─── DATA SUPPLIED

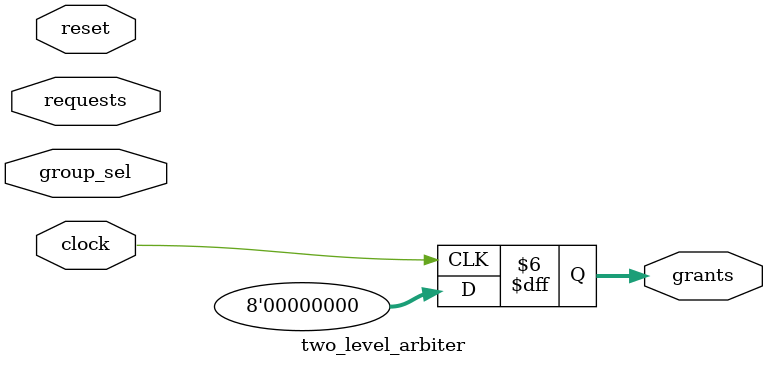
<source format=sv>
module two_level_arbiter(
  input clock, reset,
  input [1:0] group_sel,
  input [7:0] requests,
  output reg [7:0] grants
);
  wire [1:0] group_reqs;
  wire [1:0] group_grants;
  
  assign group_reqs[0] = |requests[3:0];
  assign group_reqs[1] = |requests[7:4];
  
  // Level 1: Group arbitration
  // Level 2: Within-group arbitration
  always @(posedge clock) begin
    if (reset) grants <= 8'b0;
    else begin
      grants <= 8'b0;
      // Two-level arbitration logic would be here
    end
  end
endmodule
</source>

──────

▶ [YOUR INSTRUCTIONS]
State, as a bare number, how many lines of the records above include "begin".

▶ [TASK SOLUTION]
2